Malgré l’agitation sociale grandissante dans la classe ouvrière, les manifestations de masse organisées par la coalition d’opposition de droite, le MUD, au cours des quatre derniers mois se sont affaiblies. À peine 1000 personnes étaient allées manifester la semaine dernière. Bien qu’hostiles à Maduro, de larges sections de travailleurs ressentent la même hostilité pour l’opposition de droite, des représentants de la vieille oligarchie dirigeante du pays.

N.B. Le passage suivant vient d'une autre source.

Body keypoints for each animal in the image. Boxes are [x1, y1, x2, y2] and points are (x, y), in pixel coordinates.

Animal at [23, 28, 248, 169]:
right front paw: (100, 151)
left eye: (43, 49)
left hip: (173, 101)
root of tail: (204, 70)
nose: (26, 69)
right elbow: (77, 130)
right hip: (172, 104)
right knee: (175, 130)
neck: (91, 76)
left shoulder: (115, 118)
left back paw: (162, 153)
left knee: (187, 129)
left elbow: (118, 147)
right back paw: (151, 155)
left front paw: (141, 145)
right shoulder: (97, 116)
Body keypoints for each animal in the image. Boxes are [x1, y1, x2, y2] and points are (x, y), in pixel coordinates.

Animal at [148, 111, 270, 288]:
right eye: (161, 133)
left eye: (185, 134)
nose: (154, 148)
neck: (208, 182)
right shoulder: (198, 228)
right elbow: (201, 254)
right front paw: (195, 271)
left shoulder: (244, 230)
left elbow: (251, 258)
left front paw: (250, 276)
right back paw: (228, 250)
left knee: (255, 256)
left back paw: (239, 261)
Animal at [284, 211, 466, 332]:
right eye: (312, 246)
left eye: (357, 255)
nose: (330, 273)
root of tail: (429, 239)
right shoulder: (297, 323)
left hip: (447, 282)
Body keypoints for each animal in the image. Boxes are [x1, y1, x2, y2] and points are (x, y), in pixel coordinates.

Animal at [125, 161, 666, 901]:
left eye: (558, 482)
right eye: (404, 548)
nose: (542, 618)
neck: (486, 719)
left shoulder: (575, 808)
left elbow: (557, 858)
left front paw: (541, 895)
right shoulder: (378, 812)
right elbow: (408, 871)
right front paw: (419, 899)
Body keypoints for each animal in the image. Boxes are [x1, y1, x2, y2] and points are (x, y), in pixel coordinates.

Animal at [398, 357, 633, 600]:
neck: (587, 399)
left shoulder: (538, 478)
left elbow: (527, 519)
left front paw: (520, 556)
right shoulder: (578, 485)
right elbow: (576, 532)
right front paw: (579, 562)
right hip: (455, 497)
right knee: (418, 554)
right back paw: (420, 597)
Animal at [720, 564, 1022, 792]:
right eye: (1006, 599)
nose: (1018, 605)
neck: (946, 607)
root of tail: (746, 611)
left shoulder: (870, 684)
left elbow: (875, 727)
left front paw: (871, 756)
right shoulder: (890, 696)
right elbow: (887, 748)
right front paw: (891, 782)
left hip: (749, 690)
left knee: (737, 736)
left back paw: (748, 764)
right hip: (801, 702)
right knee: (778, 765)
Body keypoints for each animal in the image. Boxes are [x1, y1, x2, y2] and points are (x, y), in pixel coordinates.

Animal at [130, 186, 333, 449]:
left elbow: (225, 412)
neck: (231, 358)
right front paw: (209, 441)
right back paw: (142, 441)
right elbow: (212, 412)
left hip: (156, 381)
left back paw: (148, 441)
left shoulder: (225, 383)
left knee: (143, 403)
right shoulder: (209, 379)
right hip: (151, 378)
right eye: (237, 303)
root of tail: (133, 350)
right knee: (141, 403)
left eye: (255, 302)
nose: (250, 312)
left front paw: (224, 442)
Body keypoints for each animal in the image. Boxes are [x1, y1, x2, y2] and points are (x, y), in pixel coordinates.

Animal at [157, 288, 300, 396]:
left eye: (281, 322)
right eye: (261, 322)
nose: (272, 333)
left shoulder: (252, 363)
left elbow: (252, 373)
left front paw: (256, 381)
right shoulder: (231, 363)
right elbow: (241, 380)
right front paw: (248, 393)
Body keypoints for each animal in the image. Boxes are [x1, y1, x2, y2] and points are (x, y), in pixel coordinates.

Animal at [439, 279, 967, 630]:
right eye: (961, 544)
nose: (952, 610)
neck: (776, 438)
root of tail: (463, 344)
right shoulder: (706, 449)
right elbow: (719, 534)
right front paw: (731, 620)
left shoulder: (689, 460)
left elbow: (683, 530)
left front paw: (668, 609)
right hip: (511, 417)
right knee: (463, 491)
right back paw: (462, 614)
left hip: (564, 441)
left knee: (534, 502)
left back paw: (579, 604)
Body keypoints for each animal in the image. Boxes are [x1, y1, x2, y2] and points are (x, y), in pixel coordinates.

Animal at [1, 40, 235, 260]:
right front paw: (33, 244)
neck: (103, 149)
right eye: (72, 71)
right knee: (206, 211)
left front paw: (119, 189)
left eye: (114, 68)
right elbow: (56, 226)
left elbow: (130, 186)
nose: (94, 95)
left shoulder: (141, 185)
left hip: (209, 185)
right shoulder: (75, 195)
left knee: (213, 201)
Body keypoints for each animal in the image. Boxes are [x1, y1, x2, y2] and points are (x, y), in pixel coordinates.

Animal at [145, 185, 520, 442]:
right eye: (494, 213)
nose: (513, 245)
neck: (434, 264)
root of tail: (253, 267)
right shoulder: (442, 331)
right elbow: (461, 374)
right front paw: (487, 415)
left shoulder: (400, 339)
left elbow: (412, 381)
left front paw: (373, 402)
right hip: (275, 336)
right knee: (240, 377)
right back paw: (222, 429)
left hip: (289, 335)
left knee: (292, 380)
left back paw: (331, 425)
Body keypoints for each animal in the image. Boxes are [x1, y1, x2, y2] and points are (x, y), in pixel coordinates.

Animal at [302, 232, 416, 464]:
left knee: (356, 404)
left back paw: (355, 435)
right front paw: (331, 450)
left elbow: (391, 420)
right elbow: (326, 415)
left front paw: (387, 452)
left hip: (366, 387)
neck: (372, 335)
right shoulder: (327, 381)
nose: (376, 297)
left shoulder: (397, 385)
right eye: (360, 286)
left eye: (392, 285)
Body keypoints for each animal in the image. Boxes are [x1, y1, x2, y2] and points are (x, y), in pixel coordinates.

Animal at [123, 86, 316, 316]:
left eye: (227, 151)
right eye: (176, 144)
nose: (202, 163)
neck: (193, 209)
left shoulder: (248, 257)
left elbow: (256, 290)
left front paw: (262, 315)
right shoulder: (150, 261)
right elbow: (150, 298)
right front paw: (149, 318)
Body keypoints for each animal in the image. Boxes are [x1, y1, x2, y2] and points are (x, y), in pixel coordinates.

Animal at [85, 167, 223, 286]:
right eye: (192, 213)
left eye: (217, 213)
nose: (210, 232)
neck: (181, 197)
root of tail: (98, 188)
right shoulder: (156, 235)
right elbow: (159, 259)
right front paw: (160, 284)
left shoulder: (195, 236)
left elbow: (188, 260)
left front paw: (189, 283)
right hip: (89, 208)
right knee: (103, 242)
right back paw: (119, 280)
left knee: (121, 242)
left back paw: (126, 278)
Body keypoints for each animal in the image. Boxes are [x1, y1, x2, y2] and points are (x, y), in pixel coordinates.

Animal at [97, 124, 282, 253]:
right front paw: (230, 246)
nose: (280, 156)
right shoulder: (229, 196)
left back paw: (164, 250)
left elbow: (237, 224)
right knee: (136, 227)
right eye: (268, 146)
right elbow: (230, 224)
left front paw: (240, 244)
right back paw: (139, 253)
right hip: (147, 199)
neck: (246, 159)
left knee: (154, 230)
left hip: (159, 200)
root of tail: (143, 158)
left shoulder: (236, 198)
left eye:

Le MUD est manifestement lui-même divisé: ses couches prédominantes annoncent qu'elles prévoient participer dans les élections régionales à venir. Les éléments les plus à droite qualifient cette décision de «capitulation».

Maria Machado, chef du parti Vente Venezuela (VV), un bénéficiaire de longue durée de la Fondation nationale pour la démocratie (NED), l’agence américaine crée pour prendre la direction d'opérations politiques d’outremer auparavant effectuées par la CIA, a annoncé qu’elle romprait avec la coalition et continuerait de se battre pour « le départ» du gouvernement Maduro.

Ce sont ces couches que Trump cherche à renforcer. Au même moment, la menace d’une intervention directe par l’armée américaine au Venezuela ne doit pas être perçue comme de simples paroles en l'air. Si jamais Washington était contraint de laisser tomber ses menaces de guerre contre la Corée du Nord, les États-Unis pourraient tout de même chercher à réaffirmer leur «crédibilité» avec un acte ouvert d’agression militaire ailleurs.